CGRP vs PEG-MGF

Binds CLR/RAMP1 receptor complex. Causes vasodilation via cAMP/PKA/nitric oxide pathway. Modulates nociceptive signaling in the trigeminal system. Promotes bone healing and has anti-inflammatory effects in peripheral tissues.

CGRP (calcitonin gene-related peptide) is a 37-amino-acid endogenous neuropeptide produced by alternative splicing of the calcitonin gene, expressed predominantly in sensory neurons of the trigeminal system and peripheral vasculature, where it functions as a potent vasodilator and pain neuromodulator central to migraine pathophysiology. CGRP activates its receptor complex (CLR/RAMP1) to mediate vasodilation and nociceptive signal amplification; during migraine attacks, trigeminal activation releases CGRP at elevated plasma concentrations, and blockade of this pathway has been established as the primary validated pharmacological target for modern preventive migraine therapy. Phase 3 randomized controlled trials published in the New England Journal of Medicine and the Lancet — including the STRIVE trial (Goadsby et al. 2017) and a Phase 3b study in treatment-refractory patients — demonstrated that anti-CGRP monoclonal antibodies significantly reduced monthly migraine days versus placebo, validating the pathway and supporting FDA approval of erenumab, fremanezumab, and galcanezumab. CGRP itself is an endogenous neuropeptide and is not a therapeutic agent that is compounded or administered by providers; the FDA-approved interventions are monoclonal antibody and small-molecule receptor antagonists available by prescription, and exogenous CGRP peptide is exclusively a research tool compound used in vasodilatory and pain signaling pharmacology studies.

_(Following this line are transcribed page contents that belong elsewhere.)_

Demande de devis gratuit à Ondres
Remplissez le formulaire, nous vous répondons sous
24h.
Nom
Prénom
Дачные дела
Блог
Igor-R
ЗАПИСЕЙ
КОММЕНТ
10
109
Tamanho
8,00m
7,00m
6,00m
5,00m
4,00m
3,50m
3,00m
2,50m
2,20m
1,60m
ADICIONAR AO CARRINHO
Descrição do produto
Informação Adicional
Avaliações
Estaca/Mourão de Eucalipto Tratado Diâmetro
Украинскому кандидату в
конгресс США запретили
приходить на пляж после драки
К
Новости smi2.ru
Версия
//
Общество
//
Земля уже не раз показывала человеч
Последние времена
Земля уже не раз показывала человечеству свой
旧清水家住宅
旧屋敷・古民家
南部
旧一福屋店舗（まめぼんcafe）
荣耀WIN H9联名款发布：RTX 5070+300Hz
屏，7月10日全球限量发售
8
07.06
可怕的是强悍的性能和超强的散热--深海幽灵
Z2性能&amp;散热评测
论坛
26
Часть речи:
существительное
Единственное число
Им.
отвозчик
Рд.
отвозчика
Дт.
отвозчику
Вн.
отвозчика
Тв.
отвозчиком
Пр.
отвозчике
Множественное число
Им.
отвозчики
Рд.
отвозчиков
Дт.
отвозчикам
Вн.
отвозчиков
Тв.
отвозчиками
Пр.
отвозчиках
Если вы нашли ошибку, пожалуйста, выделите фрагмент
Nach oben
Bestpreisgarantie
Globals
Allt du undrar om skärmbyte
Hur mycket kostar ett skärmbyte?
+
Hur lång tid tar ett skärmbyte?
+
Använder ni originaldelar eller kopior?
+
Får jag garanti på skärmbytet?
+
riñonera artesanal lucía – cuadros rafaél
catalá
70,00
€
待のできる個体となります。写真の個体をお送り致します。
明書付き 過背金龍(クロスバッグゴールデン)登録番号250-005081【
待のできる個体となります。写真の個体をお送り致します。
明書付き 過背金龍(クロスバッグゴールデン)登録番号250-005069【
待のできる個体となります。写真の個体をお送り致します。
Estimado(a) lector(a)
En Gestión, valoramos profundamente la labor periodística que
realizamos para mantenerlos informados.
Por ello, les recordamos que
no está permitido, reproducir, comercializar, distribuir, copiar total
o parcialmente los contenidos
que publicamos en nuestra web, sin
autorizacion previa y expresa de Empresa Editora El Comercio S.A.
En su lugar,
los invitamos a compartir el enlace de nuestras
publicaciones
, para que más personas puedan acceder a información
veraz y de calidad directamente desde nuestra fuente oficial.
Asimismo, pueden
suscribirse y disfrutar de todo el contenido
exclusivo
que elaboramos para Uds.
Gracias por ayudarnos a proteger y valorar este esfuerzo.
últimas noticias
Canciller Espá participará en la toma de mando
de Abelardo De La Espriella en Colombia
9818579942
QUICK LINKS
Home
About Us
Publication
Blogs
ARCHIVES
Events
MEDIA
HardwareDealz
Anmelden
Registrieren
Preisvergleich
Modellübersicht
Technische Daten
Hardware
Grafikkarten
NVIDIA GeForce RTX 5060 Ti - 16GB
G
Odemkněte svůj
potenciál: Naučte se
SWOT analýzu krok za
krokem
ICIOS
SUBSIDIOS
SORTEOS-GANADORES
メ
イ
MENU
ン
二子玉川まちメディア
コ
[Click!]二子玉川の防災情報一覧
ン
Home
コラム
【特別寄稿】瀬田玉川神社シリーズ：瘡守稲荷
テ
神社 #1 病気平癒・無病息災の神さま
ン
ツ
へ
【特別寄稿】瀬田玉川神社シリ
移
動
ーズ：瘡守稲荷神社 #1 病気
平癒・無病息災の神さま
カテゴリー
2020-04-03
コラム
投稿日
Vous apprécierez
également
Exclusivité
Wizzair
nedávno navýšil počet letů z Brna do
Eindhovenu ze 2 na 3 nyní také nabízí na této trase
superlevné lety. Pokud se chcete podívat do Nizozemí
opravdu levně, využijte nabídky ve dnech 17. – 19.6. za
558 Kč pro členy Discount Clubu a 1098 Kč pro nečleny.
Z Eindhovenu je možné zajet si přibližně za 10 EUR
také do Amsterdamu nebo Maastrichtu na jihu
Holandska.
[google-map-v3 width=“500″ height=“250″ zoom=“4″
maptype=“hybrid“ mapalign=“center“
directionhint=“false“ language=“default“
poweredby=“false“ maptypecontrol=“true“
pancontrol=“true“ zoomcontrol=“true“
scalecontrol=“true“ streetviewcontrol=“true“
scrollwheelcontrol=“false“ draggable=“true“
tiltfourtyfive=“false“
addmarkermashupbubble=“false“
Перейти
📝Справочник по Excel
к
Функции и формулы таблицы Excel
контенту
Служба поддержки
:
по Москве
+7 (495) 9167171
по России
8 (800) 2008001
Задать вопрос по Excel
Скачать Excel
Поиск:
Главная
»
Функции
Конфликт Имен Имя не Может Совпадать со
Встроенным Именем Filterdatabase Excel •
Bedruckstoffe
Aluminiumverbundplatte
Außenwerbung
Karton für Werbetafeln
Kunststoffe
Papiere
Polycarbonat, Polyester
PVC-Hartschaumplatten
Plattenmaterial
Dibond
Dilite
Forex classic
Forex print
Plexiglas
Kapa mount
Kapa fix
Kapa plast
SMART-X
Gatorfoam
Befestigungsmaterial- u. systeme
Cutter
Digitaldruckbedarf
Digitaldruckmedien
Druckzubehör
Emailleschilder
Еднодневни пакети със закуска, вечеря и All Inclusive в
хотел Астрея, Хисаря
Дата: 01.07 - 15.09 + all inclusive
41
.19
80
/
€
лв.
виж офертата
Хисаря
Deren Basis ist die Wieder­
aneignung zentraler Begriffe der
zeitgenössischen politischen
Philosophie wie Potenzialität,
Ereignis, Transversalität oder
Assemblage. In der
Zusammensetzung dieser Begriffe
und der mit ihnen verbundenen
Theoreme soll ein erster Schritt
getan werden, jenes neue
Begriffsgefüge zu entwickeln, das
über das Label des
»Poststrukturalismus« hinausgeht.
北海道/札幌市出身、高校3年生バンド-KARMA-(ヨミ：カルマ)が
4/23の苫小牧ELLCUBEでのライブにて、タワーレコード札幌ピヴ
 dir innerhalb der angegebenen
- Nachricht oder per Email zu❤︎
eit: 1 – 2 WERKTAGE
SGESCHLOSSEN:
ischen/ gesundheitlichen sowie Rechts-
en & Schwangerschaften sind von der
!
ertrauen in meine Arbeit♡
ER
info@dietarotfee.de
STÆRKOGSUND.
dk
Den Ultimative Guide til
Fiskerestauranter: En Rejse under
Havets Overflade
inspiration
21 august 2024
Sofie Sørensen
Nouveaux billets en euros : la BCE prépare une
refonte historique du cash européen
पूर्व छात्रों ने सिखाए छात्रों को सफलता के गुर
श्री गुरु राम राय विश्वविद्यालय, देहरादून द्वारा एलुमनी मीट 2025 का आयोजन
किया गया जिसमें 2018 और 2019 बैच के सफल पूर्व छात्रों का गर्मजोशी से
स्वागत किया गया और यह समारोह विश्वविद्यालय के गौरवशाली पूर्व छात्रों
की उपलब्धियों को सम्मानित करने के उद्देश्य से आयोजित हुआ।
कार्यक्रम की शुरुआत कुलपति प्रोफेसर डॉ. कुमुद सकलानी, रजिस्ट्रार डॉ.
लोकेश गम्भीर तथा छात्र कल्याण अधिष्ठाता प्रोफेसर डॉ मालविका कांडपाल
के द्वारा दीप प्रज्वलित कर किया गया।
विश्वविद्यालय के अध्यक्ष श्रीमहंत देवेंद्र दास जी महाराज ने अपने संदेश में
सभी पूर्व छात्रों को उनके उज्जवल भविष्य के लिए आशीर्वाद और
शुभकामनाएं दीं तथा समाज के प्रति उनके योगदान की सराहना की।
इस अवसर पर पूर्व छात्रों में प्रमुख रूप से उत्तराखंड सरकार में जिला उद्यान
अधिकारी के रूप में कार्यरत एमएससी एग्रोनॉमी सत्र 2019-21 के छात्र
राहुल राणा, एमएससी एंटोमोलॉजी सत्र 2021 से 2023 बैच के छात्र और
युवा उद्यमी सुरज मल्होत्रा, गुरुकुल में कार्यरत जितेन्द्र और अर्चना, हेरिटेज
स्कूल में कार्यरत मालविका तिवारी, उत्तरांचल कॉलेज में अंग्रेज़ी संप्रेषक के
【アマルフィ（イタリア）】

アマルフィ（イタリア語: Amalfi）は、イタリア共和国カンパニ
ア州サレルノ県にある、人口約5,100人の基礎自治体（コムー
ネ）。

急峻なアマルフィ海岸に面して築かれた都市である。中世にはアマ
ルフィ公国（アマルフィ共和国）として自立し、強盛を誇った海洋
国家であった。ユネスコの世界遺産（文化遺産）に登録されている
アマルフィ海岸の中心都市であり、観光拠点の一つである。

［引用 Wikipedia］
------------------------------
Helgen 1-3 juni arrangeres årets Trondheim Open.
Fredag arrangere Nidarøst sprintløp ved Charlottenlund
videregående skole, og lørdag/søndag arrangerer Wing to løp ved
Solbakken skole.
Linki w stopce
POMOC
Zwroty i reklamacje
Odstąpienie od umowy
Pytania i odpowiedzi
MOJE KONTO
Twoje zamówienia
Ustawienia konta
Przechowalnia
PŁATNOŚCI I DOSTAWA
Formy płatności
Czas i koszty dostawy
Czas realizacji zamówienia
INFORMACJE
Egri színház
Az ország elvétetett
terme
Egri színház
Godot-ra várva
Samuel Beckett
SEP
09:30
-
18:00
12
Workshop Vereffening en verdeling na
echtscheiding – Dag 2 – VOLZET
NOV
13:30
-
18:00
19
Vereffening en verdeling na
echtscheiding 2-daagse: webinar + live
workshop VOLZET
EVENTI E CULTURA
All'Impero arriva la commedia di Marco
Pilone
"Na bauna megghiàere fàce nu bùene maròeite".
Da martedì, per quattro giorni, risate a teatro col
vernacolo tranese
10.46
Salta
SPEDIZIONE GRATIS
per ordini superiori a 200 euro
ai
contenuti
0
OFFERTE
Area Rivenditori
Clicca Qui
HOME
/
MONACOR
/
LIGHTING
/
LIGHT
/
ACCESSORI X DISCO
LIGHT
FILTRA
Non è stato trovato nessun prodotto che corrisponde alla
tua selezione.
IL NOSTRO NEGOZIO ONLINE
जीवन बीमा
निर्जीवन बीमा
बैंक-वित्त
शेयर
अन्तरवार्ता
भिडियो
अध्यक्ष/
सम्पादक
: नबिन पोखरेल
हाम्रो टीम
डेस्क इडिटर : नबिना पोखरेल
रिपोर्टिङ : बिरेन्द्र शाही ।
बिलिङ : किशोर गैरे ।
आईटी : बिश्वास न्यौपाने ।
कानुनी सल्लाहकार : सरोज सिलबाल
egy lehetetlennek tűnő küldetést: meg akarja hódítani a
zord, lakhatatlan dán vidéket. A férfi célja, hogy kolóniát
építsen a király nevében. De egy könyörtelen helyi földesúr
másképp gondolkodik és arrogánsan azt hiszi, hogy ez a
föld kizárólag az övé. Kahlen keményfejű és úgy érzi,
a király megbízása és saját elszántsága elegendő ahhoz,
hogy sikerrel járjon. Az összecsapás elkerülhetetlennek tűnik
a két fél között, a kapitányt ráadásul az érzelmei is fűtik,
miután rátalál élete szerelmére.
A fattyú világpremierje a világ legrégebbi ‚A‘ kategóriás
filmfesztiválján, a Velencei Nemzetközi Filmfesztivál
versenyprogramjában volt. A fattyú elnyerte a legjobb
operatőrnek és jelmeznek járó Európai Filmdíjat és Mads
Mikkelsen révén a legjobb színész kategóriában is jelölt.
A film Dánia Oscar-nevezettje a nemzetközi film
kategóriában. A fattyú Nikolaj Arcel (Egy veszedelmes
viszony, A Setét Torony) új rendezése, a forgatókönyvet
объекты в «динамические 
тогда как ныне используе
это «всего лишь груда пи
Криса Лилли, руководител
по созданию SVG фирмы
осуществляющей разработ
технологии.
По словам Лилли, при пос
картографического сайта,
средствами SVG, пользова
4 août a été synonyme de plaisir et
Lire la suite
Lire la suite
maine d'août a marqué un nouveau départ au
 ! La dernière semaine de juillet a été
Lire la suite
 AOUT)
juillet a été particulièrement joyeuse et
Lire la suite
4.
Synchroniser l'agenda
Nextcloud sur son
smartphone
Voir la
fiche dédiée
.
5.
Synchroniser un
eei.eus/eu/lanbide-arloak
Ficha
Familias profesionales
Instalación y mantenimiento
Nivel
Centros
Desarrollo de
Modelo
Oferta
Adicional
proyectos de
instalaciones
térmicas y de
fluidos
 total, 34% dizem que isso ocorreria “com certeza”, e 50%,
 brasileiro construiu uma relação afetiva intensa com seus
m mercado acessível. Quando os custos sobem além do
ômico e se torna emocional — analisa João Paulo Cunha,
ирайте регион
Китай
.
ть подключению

Pegylated form of MGF; activates muscle stem cells (satellite cells) to repair and regenerate muscle tissue after damage

PEG-MGF (pegylated mechano growth factor) is a synthetic derivative of mechano growth factor (MGF, IGF-1Ec), in which the bioactive C-terminal E-peptide domain of the IGF-1 gene splice variant is chemically conjugated with polyethylene glycol (PEG) to improve aqueous stability and extend its proposed in vivo half-life relative to the rapidly degraded unmodified peptide. PEGylation is intended to preserve the proposed satellite cell-activating and tissue repair-promoting actions of the native MGF E-peptide over a longer post-administration window, with the pharmacological rationale extrapolated from preclinical and in vitro research on the parent MGF compound. No indexed peer-reviewed literature has been identified for PEG-MGF as a distinct chemical entity under its common name or under pegylated IGF-1 splice variant terminology in the biomedical literature, and the compound does not appear in PubMed with characterized pharmacokinetic or pharmacodynamic properties. PEG-MGF has no regulatory approval in any jurisdiction and no published human pharmacokinetic, safety, or efficacy data; it is sold as a research chemical by vendors without an evidence base establishing its biological activity as a defined and characterized therapeutic agent.